Mas o Pontífice não se esqueceu de alertar para o suporte da vida cristã e, consequentemente, a condição indispensável de toda a missão: a oração, que implica, no dizer do Padre José Gregório Valente, missionário passionista, a escuta de Deus, a escuta dos homens, a escuta do coração. E Francisco, ancorado na 1.ª Leitura (Ex 17, 8-13) e no Evangelho (Lc 18,1-8) propõe “uma oração fervorosa e incessante”, segundo o ensinamento de Jesus na parábola “sobre a necessidades rezar sempre, sem desfalecimento. E sustenta:
A oração é o primeiro sustentáculo do povo de Deus para os missionários, rica de afeto e de gratidão para a sua difícil tarefa de anunciar e dar a luz e a graça do Evangelho àqueles e àquelas ainda não o receberam. É ainda uma bela ocasião para nos interrogarmos: ‘Eu rezo pelos missionários? Rezo pelos que vão a longes terras para levar a Palavra de Deus com o seu testemunho?”.
Por fim, rogou a Maria, Mãe de todos os povos, que acompanhe e proteja sempre os missionários do Evangelho.
***
Após o Angelus, evocou a beatificação do mártir Alfredo Cremonesi, sacerdote missionário do Pontifício Instituto das Missões Estrangeiras, morto na Birmânia, em 1953. Foi um infatigável apóstolo de paz e zelosa testemunha do Evangelho, até ao derramamento de sangue. Que o seu exemplo nos torne agentes de fraternidade e missionários corajosos em todos os ambientes e a sua intercessão sustente quantos se afadigam hoje a semear o Evangelho no mundo.
Saudou os peregrinos provenientes da Itália e de vários outros países.
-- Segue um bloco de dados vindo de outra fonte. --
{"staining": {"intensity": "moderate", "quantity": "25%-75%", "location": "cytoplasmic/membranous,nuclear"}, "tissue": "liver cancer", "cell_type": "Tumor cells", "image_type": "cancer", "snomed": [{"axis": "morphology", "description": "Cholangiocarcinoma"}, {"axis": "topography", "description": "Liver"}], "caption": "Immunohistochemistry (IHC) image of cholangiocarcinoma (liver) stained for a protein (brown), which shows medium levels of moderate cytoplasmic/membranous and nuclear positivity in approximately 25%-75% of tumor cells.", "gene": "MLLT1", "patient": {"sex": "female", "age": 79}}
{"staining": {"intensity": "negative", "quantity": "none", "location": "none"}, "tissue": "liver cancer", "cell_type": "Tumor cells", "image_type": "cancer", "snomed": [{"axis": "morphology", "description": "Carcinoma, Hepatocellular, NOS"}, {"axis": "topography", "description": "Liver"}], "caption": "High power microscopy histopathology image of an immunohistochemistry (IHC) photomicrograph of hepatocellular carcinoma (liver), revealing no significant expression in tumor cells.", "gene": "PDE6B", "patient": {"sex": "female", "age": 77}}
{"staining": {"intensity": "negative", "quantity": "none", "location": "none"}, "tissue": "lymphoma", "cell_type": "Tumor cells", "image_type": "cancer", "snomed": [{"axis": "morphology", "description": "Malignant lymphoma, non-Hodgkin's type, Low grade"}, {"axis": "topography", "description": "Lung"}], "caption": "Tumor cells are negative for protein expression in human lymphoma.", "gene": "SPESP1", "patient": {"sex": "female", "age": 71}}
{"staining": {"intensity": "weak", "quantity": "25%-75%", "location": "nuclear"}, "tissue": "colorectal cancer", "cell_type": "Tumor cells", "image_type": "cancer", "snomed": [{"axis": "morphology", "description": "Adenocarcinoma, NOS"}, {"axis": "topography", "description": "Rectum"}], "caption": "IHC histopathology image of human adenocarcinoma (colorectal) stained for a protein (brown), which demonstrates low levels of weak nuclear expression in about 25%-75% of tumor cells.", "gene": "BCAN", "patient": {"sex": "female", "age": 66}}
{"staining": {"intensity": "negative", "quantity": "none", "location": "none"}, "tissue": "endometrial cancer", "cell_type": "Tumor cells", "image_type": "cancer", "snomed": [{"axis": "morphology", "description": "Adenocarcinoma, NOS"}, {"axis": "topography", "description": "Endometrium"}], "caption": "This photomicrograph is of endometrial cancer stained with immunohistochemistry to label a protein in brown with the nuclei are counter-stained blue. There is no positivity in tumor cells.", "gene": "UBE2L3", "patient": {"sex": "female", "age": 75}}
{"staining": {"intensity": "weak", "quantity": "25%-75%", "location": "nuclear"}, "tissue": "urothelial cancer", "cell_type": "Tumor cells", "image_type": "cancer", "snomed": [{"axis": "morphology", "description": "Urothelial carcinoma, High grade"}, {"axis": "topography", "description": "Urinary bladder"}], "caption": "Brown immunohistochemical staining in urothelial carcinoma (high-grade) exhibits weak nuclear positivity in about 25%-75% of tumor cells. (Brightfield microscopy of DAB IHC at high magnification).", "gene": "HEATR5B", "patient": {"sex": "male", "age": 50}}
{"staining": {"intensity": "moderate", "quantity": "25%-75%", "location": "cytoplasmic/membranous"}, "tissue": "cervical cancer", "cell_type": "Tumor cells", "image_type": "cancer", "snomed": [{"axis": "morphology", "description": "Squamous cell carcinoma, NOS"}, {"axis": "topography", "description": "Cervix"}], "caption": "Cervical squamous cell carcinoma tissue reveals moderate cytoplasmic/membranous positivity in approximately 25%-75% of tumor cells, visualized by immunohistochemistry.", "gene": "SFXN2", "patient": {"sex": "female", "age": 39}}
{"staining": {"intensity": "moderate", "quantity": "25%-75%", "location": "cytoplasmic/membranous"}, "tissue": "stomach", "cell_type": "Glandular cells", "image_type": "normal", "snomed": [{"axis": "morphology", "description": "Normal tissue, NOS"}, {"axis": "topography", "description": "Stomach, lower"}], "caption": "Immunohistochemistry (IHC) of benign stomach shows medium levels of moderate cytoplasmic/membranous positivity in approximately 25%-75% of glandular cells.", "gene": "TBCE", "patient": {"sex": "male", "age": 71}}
E mencionou, em particular: a comunidade peruana de Roma, congregada em torno da imagem do Senhor dos Milagres; as Irmãs Enfermeiras da Addolorata (Nossa Senhora das Dores), que celebraram o seu Capítulo Geral; os que participam na marcha “Restiamo umani” (continuemos a ser humanos), tendo percorrido, nos últimos meses, cidades e territórios da Itália a promover um confronto construtivo sobre inclusão e acolhimento; e os jovens da Ação Católica italiana, por ocasião dos 50 anos da ACR. A estes pediu que sejam protagonistas alegres e generosos na evangelização, sobretudo entre os seus coetâneos e garantiu que a Igreja confia neles e nelas.